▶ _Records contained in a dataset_

# # # # #

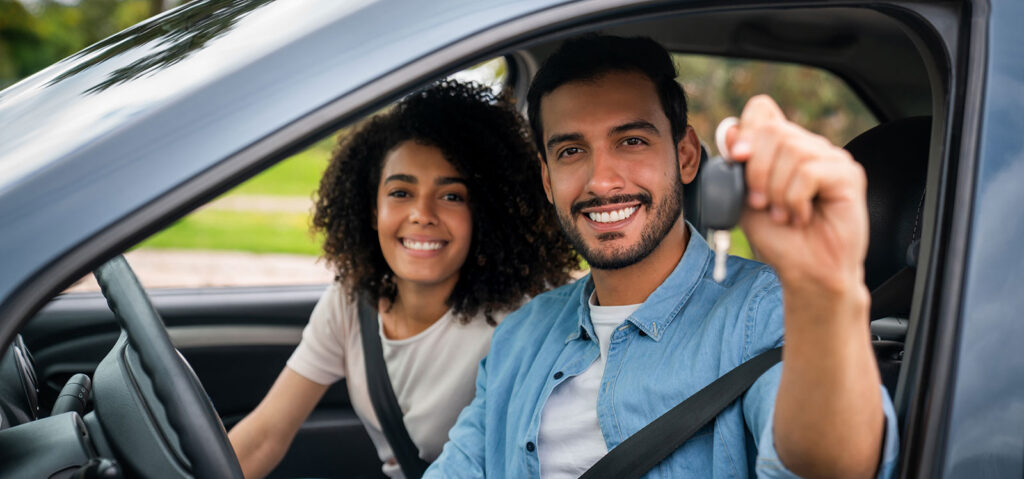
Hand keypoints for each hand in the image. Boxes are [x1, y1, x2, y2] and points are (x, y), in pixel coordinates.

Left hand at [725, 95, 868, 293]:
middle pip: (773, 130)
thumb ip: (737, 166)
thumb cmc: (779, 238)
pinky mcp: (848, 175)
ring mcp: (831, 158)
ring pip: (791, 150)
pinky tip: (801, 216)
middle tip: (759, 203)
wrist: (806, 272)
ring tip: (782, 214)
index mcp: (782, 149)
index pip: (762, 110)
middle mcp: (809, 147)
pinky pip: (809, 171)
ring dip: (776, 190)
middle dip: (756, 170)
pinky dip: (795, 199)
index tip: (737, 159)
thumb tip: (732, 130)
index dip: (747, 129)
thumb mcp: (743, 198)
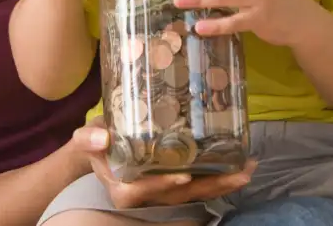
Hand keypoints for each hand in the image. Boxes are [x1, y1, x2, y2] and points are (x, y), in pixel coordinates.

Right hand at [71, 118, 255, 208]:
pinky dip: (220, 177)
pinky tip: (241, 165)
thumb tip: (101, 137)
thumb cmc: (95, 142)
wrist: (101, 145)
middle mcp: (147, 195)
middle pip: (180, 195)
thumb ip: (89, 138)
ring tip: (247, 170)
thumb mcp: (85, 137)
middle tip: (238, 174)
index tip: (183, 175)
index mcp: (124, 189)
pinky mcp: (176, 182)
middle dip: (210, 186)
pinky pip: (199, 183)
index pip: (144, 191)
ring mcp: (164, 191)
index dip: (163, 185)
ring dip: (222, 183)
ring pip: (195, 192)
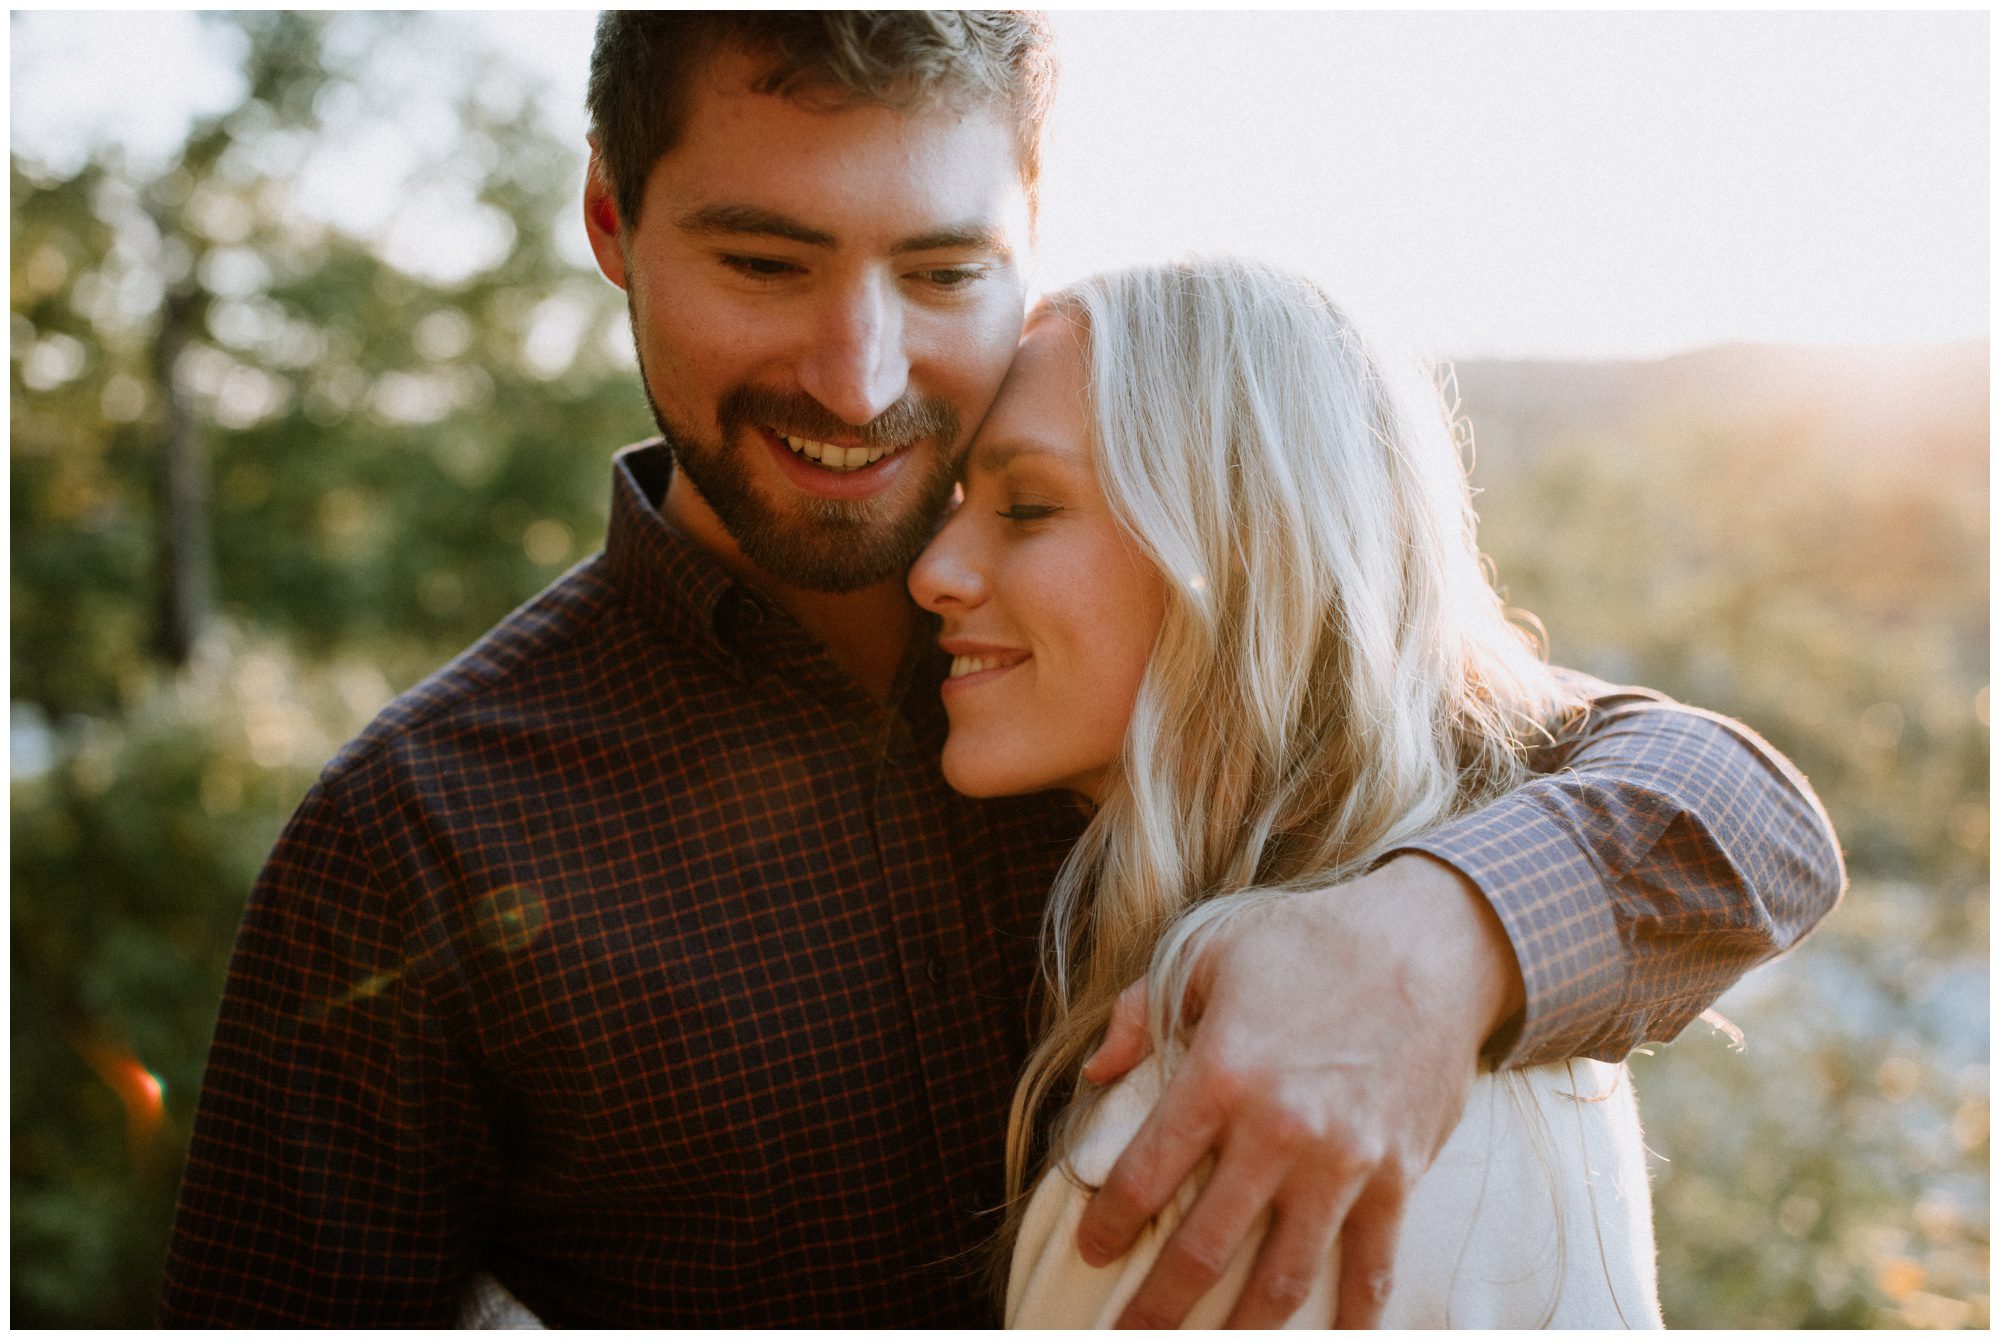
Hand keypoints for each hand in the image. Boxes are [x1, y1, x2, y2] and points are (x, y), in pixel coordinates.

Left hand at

# # # # #

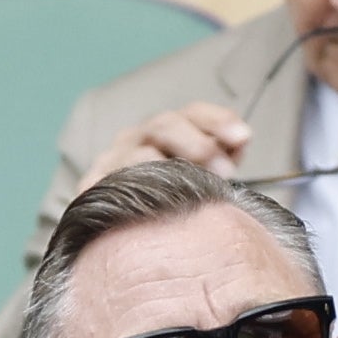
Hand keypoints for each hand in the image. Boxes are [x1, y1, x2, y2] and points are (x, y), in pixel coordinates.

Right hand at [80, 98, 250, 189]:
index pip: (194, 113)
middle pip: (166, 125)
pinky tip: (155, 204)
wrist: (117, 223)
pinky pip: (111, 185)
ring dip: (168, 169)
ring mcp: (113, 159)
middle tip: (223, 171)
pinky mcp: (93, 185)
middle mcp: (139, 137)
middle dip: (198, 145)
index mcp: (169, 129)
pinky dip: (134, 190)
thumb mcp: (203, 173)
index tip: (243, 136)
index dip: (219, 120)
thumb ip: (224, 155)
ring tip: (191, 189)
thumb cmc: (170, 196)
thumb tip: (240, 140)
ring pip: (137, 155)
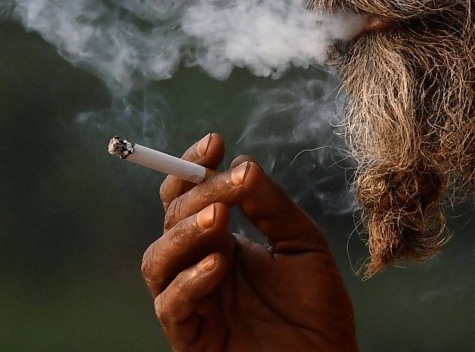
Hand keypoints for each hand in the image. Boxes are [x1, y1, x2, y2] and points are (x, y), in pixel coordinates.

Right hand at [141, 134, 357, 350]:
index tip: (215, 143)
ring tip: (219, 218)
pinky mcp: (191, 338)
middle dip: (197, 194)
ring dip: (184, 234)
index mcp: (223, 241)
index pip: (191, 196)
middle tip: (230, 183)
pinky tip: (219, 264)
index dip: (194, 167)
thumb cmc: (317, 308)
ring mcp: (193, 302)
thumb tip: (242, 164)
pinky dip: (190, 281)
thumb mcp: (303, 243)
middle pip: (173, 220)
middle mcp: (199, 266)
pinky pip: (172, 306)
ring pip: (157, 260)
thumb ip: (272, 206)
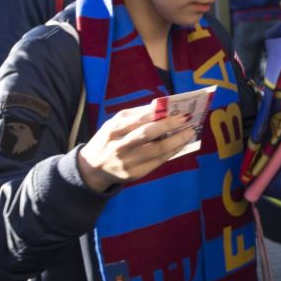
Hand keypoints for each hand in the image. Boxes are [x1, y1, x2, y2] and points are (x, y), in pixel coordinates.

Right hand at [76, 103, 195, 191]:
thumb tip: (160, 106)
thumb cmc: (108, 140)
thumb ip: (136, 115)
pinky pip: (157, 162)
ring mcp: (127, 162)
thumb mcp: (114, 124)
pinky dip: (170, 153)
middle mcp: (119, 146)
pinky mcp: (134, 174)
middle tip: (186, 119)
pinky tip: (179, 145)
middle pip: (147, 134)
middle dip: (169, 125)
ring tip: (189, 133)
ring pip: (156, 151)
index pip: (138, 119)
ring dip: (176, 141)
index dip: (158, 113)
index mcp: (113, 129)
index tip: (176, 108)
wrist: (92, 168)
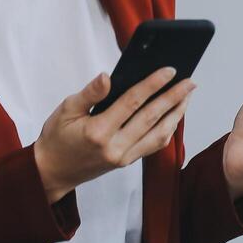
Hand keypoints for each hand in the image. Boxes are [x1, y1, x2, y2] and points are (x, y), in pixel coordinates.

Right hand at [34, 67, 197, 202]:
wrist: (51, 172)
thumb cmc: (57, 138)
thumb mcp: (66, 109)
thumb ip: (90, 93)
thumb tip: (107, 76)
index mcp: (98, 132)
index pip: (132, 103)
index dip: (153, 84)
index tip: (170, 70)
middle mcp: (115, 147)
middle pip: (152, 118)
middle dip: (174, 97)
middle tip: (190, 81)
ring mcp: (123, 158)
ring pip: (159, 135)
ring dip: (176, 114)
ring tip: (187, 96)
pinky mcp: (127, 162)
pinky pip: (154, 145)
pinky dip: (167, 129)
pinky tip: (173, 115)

# # # # #

▶ _What you should do_
Within the entries above, the lines from the one containing "ring pip: (137, 155)" through the one containing "pinky tip: (173, 115)" are to be transcribed exactly, ends included, pictures excluded.

▶ _Exercise response_
ring pip: (137, 155)
Hand keypoints for each hand in the image. Boxes are [x1, y1, x2, y2] and points are (x, y), in pixel coordinates.

Right hand at [141, 134, 357, 350]:
index tip: (215, 143)
ring tip: (219, 218)
pinky mcp: (191, 338)
middle dip: (197, 194)
ring dip: (184, 234)
index mcp: (223, 241)
index pip: (191, 196)
middle tip: (230, 183)
pinky tip: (219, 264)
index dip: (194, 167)
thumb cmc: (317, 308)
ring mcp: (193, 302)
thumb tip: (242, 164)
pinky dip: (190, 281)
thumb mcp: (303, 243)
middle pip: (173, 220)
middle mcp: (199, 266)
pinky pip: (172, 306)
ring pip: (157, 260)
thumb ip: (272, 206)
Hand keypoints for each hand in the image. Boxes are [x1, y1, x2, y2] and points are (x, y), in pixel coordinates.

Right hand at [76, 103, 195, 191]:
thumb tip: (160, 106)
thumb cmc: (108, 140)
thumb ip: (136, 115)
pinky pip: (157, 162)
ring mcp: (127, 162)
thumb mcp: (114, 124)
pinky dip: (170, 153)
middle mcp: (119, 146)
pinky mcp: (134, 174)
middle tip: (186, 119)
pinky tip: (179, 145)
middle pip: (147, 134)
middle dip: (169, 125)
ring tip: (189, 133)
ring pip: (156, 151)
index pip: (138, 119)
ring dip: (176, 141)
index dip: (158, 113)
index mcp: (113, 129)
index tip: (176, 108)
wrist: (92, 168)
Hand keypoints for each hand in the image. Boxes are [x1, y1, x2, y2] and points are (x, y), in pixel coordinates.

Right hand at [34, 67, 197, 202]:
wrist: (51, 172)
thumb cmc: (57, 138)
thumb mcp: (66, 109)
thumb ip: (90, 93)
thumb tip: (107, 76)
index mcp: (98, 132)
index pip: (132, 103)
index dip: (153, 84)
index tip: (170, 70)
middle mcp: (115, 147)
middle pip: (152, 118)
middle dip: (174, 97)
middle tip: (190, 81)
ring mcp: (123, 158)
ring pip: (159, 135)
ring dip: (176, 114)
ring tip: (187, 96)
pinky mcp: (127, 162)
pinky pip: (154, 145)
pinky dip: (167, 129)
pinky tip: (173, 115)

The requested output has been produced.